Ramagem was released on April 15 without paying bail. ICE informed Brazil’s federal police that he could remain free while his asylum process continued. The release blindsided Brazilian investigators, who were preparing a dossier to accelerate his removal when they learned he was already out.
For Sociedad Media’s earlier reporting on Ramagem's detention and release, read here.
Prior Conduct Allegations
The Bureau of Western Hemisphere Affairs’ statement was not the first time Marcelo Ivo’s conduct in the United States had drawn scrutiny.
According to A Investigação, Ivo was the officer named in a March 2024 formal document through which Brazil’s Federal Police asked the Miami liaison office to monitor Flávia Magalhães — a Brazilian-born U.S. citizen residing legally in Florida since 2012 — after she made social media posts critical of Brazilian Supreme Court Justice Alexandre de Moraes.
Magalhães was not a defendant in any criminal case at the time.
The publication also reported that Ivo conducted surveillance operations in Florida without a U.S. judicial warrant — practices that, if confirmed, could implicate provisions of U.S. federal law governing foreign law enforcement activities and false statements to federal authorities.
Sociedad Media has not independently verified those specific allegations. The Brazilian Federal Police did not respond to requests for comment from A Investigação or other outlets before publication.
Washington’s Position
The State Department’s decision to expel a foreign law enforcement officer embedded within a U.S. federal agency is unusual and carries significant diplomatic weight. It is also consistent with the posture the Trump administration has taken throughout the Ramagem affair: treating Brazil’s prosecution of Bolsonaro-era officials as politically motivated persecution rather than a legitimate criminal proceeding.
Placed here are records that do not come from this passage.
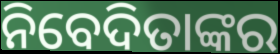
ନିବେଦିତାଙ୍କରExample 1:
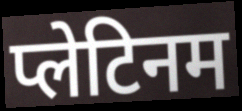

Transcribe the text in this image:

प्लेटिनम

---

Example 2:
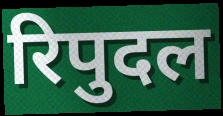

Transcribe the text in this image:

रिपुदल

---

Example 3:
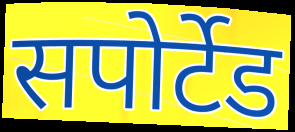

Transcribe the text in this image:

सपोर्टेड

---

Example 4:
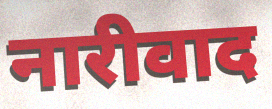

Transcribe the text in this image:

नारीवाद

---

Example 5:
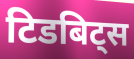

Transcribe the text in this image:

टिडबिट्सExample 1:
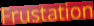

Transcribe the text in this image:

Frustation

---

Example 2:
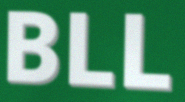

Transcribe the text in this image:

BLL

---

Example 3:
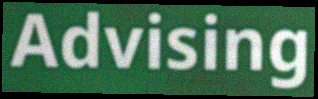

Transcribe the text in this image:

Advising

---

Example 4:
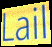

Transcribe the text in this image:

Lail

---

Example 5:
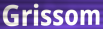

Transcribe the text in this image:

Grissom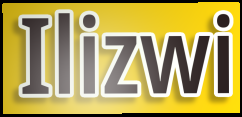
Ilizwi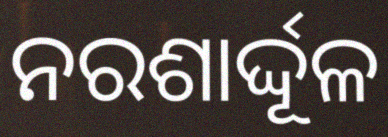
ନରଶାର୍ଦ୍ଦୂଳ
Trump previously sanctioned members of the Brazilian judiciary involved in the Bolsonaro case and framed Brazil’s tariff situation in part around the prosecution of a conservative ally.
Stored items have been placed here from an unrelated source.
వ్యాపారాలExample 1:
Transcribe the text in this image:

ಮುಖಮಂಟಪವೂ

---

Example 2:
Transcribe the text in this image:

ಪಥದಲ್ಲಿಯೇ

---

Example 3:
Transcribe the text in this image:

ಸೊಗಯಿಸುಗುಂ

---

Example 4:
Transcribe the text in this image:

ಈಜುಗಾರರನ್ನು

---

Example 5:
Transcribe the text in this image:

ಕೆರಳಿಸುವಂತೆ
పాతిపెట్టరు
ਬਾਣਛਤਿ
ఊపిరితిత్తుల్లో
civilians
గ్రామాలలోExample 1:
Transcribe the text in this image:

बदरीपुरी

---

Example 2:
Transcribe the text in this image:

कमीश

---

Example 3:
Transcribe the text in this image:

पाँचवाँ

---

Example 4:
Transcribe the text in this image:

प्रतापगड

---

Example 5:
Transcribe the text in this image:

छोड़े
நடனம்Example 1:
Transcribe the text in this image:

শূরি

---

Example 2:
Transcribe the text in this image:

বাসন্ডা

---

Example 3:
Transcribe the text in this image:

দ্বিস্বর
His administration’s handling of the Ramagem case — releasing a convicted fugitive from ICE custody within 48 hours and now expelling the Brazilian officer who helped put him there — reflects an alignment of political interest with Bolsonaro’s network in Florida that Brasília has been unable to counteract through formal legal channels.
Ramagem’s asylum application remains pending. Brazil’s extradition request, filed with the State Department on December 30, 2025, remains unanswered.
What Comes Next
With Marcelo Ivo’s departure, Brazil loses its primary institutional foothold within the U.S. immigration enforcement system. The expulsion effectively closes the operational channel through which Brasília has been attempting to press its case against Ramagem on American soil.
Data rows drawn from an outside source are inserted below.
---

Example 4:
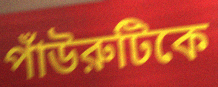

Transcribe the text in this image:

পাঁউরুটিকে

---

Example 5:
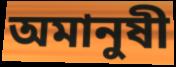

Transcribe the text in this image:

অমানুষী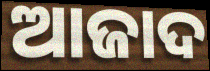
ଆଜାଦ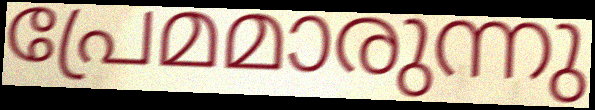
പ്രേമമാരുന്നുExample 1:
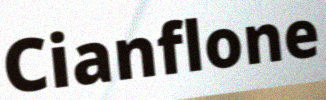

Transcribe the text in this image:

Cianflone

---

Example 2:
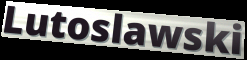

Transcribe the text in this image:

Lutoslawski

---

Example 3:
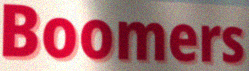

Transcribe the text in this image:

Boomers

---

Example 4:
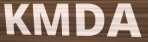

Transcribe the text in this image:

KMDA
Whether the Brazilian government will seek to replace Ivo in his liaison role — or whether the Trump administration would accept a replacement — is unclear.
The broader question of Ramagem’s legal status in the United States remains entirely unresolved: an active asylum claim, an unanswered extradition treaty, and an administration whose ideological sympathies are not with the government making the request.
Brazil holds presidential elections in October 2026. The handling of the Ramagem case will continue to be read in Brasília — and across Latin America — as a reliable indicator of how far Washington’s solidarity with Bolsonaro’s political movement actually extends.